• Explore the material:
1. From the March economic review, list every abbreviation that appears in parentheses after an organization's name.
2. According to the March economic review, to what range did the Federal Reserve raise its key interest rate?

Ukraine and inflation share the spotlight in March

Ukraine & Inflation

Question-marks over global growth

Alongside the heavy human cost of Russia’s war in Ukraine, the Organisation for Economic Development (OECD) issued a warning about the economic impact. The crisis is set to drive up the rate of global inflation by around 2.5%, with high prices for oil, gas and wheat likely to persist. Many large US and European companies have halted business in Russia in protest of Russia’s invasion. Meanwhile, the International Monetary Fund (IMF) highlighted the impact of sanctions on the global economy and financial markets, and warned that the crisis is “creating an adverse shock to both inflation and activity” in many countries.

Fed tightens for first time since 2018 

The US experienced its first increase in interest rates since March 2018 as the Federal Reserve (Fed) raised its key rate by 25 basis points to a range of 0.25% to 0.50%. Policymakers also signalled the likelihood of further tightening during 2022, with the federal funds rate expected to reach almost 2% by the end of the year. The annualised rate of consumer price inflation in the US reached its highest level since July 1981 during February, rising from 7.5% to 7.9%. Uncertainties over the economic outlook were further compounded at the end of the month by an inversion in the US Treasury yield curve. The Dow Jones Industrial Average Index ended the month 2.3% higher.

Risks to the downside in Europe

President of the European Central Bank (ECB) Christine Lagarde warned that Russia’s invasion of Ukraine had increased the risks to the economic outlook, and warned that the crisis will have “a material impact on economic activity and inflation through higher energy prices and commodity prices, the disruption of international commerce and weaker confidence”. The eurozone’s rate of inflation surged from 5.1% in January to 5.9% in February, reflecting the continuing rise in energy prices. The Dax Index fell by 0.3% over March.

• Recorded information:
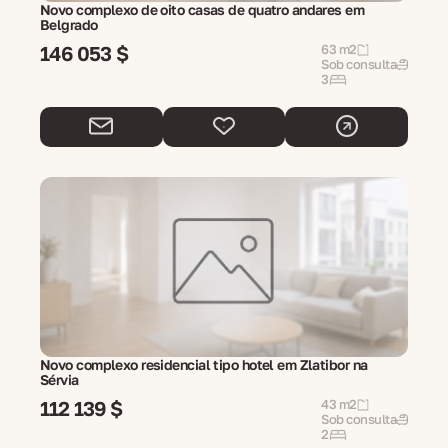
Novo complexo de oito casas de quatro andares em
Belgrado
146 053 $
63 m2
Sob consulta
3
Novo complexo residencial tipo hotel em Zlatibor na
Sérvia
112 139 $
43 m2
Sob consulta
2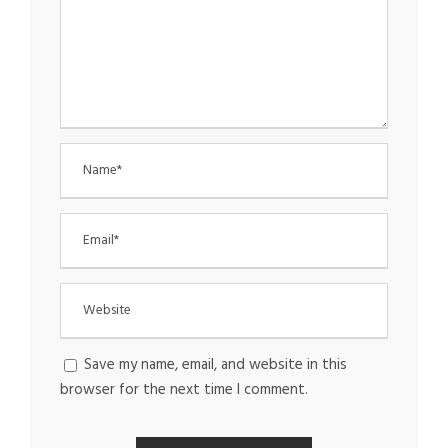
Save my name, email, and website in this
browser for the next time I comment.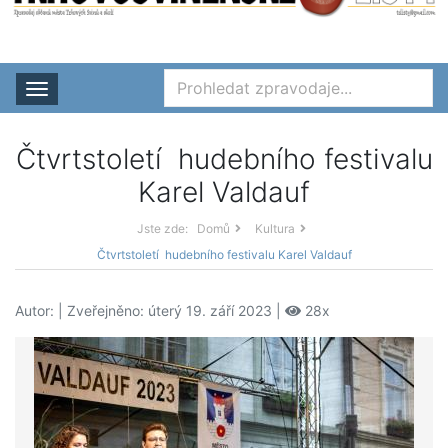
Rozbalit nabídku
Čtvrtstoletí hudebního festivalu
Karel Valdauf
Jste zde:
Domů
Kultura
Čtvrtstoletí hudebního festivalu Karel Valdauf
Autor:
| Zveřejněno: úterý 19. září 2023 |
28x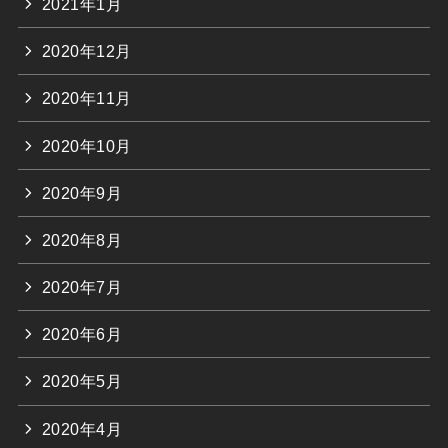
2021年1月
2020年12月
2020年11月
2020年10月
2020年9月
2020年8月
2020年7月
2020年6月
2020年5月
2020年4月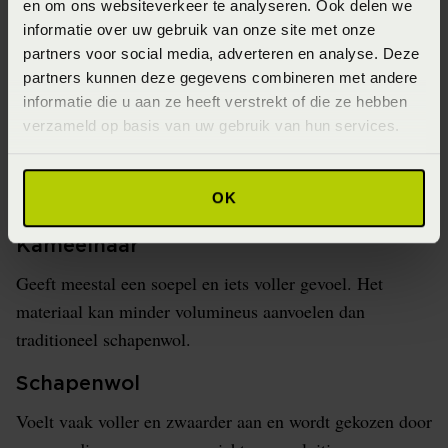
en om ons websiteverkeer te analyseren. Ook delen we
Kasjmier, kameelhaar, wol,
informatie over uw gebruik van onze site met onze
dons of synthetisch?
partners voor social media, adverteren en analyse. Deze
partners kunnen deze gegevens combineren met andere
informatie die u aan ze heeft verstrekt of die ze hebben
Kasjmier
verzameld op basis van uw gebruik van hun services.
Voelt doorgaans zeer zacht, licht en soepel aan. Het is
een exclusieve vezel en wordt soms gemengd met andere
wolsoorten.
OK
Kameelhaar
Geeft meestal een soepel en iets voller gevoel. Het
materiaal kan minder volumineus aanvoelen dan
traditioneel schapenwol.
Schapenwol
Voelt vaak voller en zwaarder aan en wordt gekozen door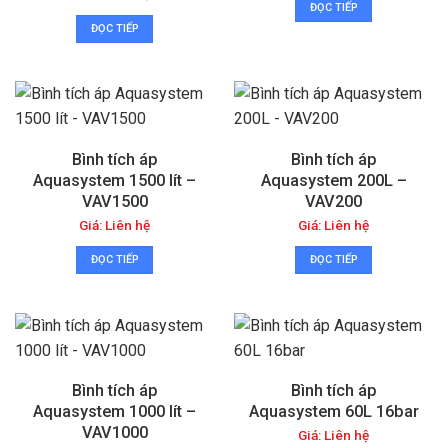
ĐỌC TIẾP
ĐỌC TIẾP
Bình tích áp
Bình tích áp
Aquasystem 1500 lít –
Aquasystem 200L –
VAV1500
VAV200
Giá: Liên hệ
Giá: Liên hệ
ĐỌC TIẾP
ĐỌC TIẾP
Bình tích áp
Bình tích áp
Aquasystem 1000 lít –
Aquasystem 60L 16bar
VAV1000
Giá: Liên hệ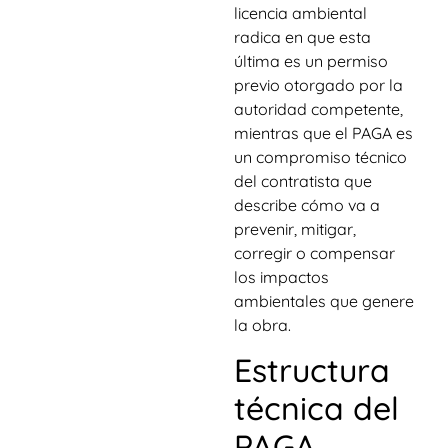
licencia ambiental
radica en que esta
última es un permiso
previo otorgado por la
autoridad competente,
mientras que el PAGA es
un compromiso técnico
del contratista que
describe cómo va a
prevenir, mitigar,
corregir o compensar
los impactos
ambientales que genere
la obra.
Estructura
técnica del
PAGA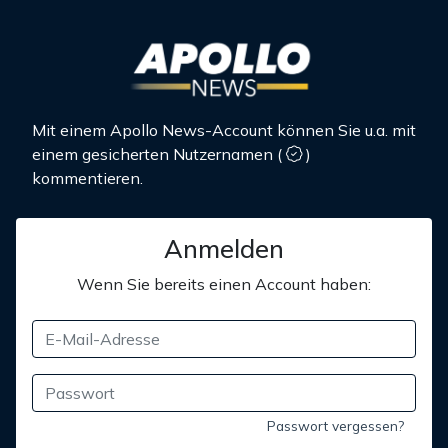
Mit einem Apollo News-Account können Sie u.a. mit
einem gesicherten Nutzernamen
(
)
kommentieren.
Anmelden
Wenn Sie bereits einen Account haben:
Passwort vergessen?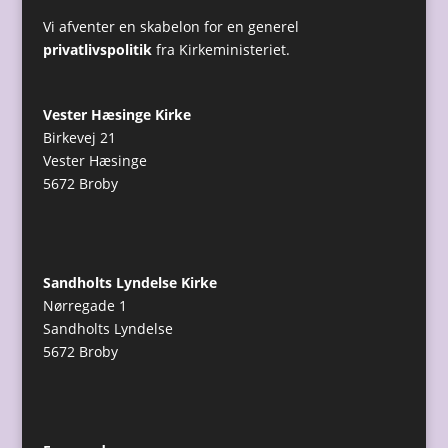
Vi afventer en skabelon for en generel
privatlivspolitik
fra Kirkeministeriet.
Vester Hæsinge Kirke
Birkevej 21
Vester Hæsinge
5672 Broby
Sandholts Lyndelse Kirke
Nørregade 1
Sandholts Lyndelse
5672 Broby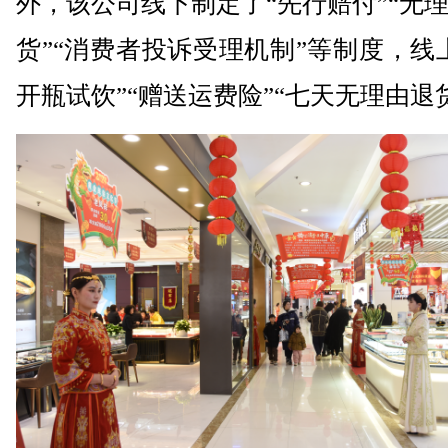
外，该公司线下制定了“先行赔付”“无
货”“消费者投诉受理机制”等制度，线
开瓶试饮”“赠送运费险”“七天无理由退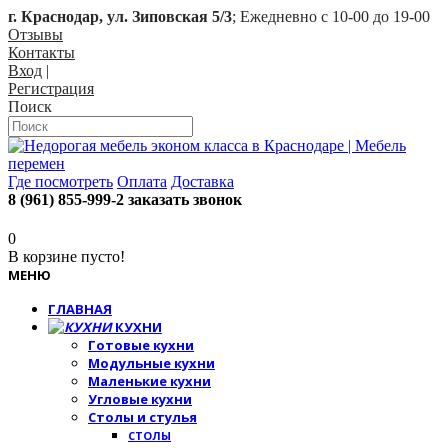
г. Краснодар, ул. Зиповская 5/3
; Ежедневно с 10-00 до 19-00
Отзывы
Контакты
Вход
|
Регистрация
Поиск
Где посмотреть
Оплата
Доставка
8 (961) 855-999-2
заказать звонок
0
В корзине пусто!
МЕНЮ
ГЛАВНАЯ
КУХНИ
Готовые кухни
Модульные кухни
Маленькие кухни
Угловые кухни
Столы и стулья
СТОЛЫ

• Answers per task:
1. OECD, IMF, Fed, ECB

2. It raised the rate by 25 basis points to a range of 0.25% to 0.50%.